I am particularly interested in the possibility of a much shorter work week. It has been 70 years since The Fair Labor Standards Act was passed establishing the 40 hour week. Since that time a staggering amount of automation and labor-saving technology have been introduced, both in the home (dishwashers and washing machines to name only two) and in every branch of industry (as we see on Modern Marvels week after week) yet there has been no commensurate reduction in the maximum hours of employment.
We forget (I was surprised to learn) that labor-saving devices lower the demand for labor and hence its price. Without a commensurate reduction in the supply of labor (ie, shorter work weeks) working people do not profit from such inventions. Capitalists do.

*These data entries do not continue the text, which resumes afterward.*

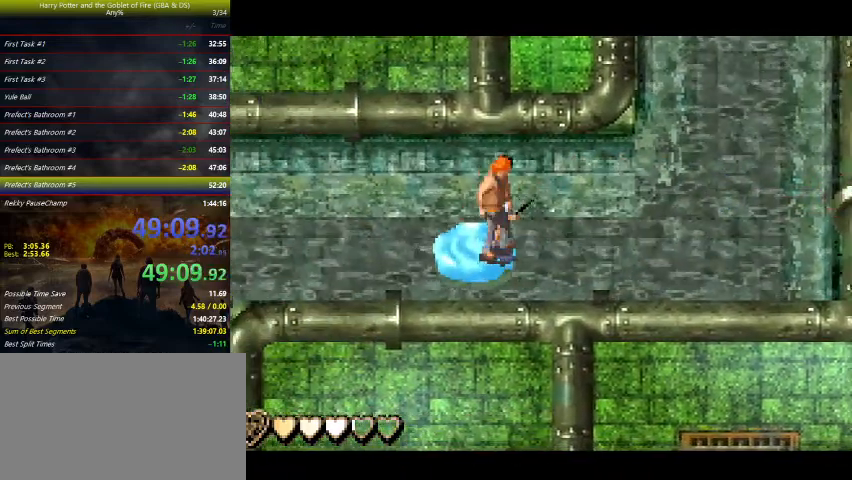
{"keys": [], "events": []}
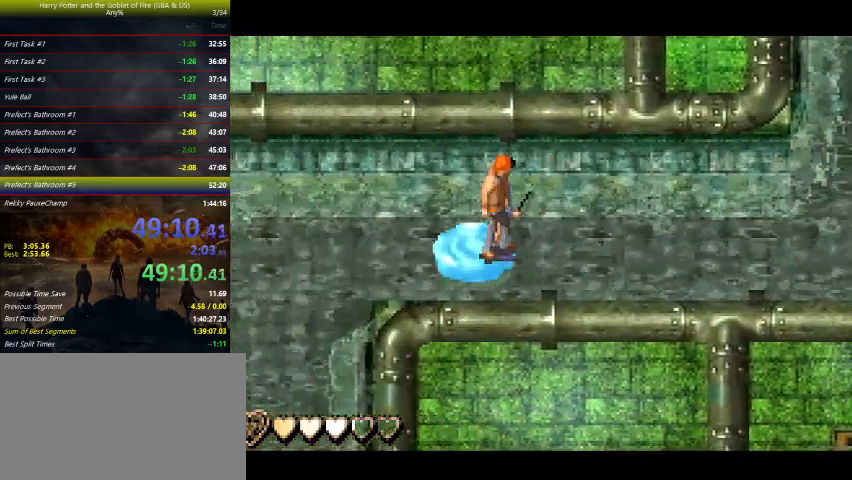
{"keys": [], "events": []}
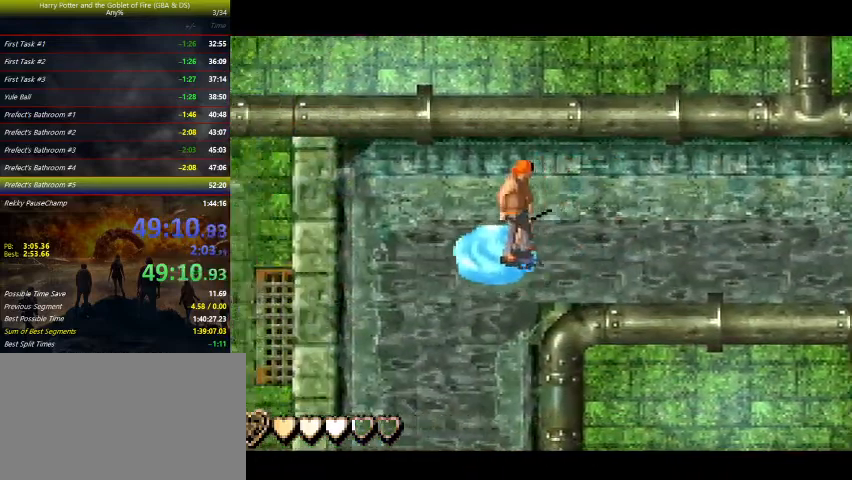
{"keys": ["left"], "events": [[233, "left", "down"]]}
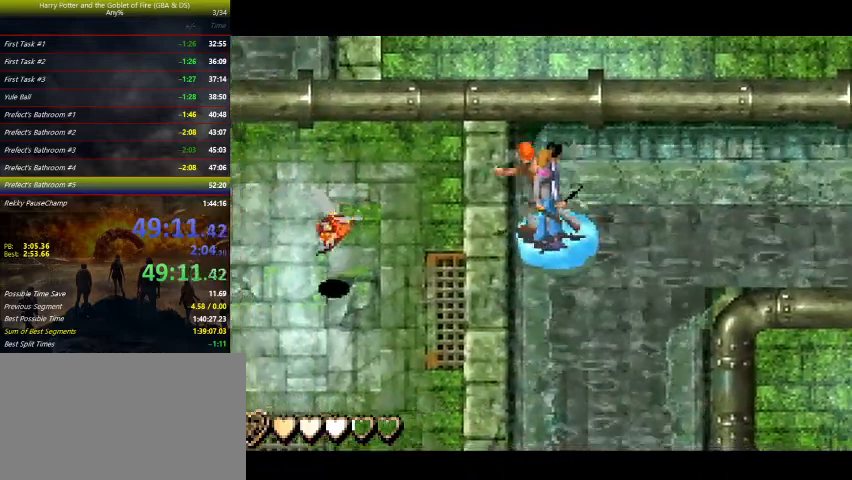
{"keys": ["left"], "events": []}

The problem is that it is difficult to reduce the hours of labor in an already built-up metropolitan area, which includes our existing suburbs. A family with children that tries to get by on 40 hours of weekly employment must compete with two-earner families for real estate and housing, whose most expensive component by far is the land itself. That is the main reason why housing has gotten roughly twice as expensive in recent years, even though square footage has only increased by a third.
So why don't we contemplate the possibility of building New Towns in the Country in which parents work half-time (18-t0-24 hours a week) and in their free time help build their own houses, cultivate gardens, cook and eat at home, and care for own children and old people instead of putting them in daycare and nursing homes?
Industry might be interested in the idea because people can work faster and more efficiently for short periods of time than for longer, just as in track and field the short distance runners always run faster than the long-distance runners.
But of course building new towns outside our existing metropolitan areas is no easy task. It won't happen spontaneously if for no other reason that people will not move to places where industry does not exist, and industry will not move to places where people do not live. It takes coordination, planning, organization, and investment in infrastructure.
There is a movement afoot for a new federal infrastructure project, and I think a program like this might be a part of it. After all government in the past has often done things for our people that our people cannot do themselves, or do so well, to paraphrase Lincoln. Whether it was the trans-continental railroad or the interstate highway system, the Fair Labor Standards Act, or the FHA and mortgage deduction, or the law of eminent domain: government is necessary for fundamental progress.
Think of it as the next stage of suburban development or a reversion to our small-town and rural past: from Gemeinshaft to Gesellshaft and back to Gemeinshaft again.
Garden Cities and a much shorter work-week would work well together, I think, even if they are impossible by themselves. Time and space both need our attention when it comes to questions of reform.
Please excuse the typos. I am old and half blind.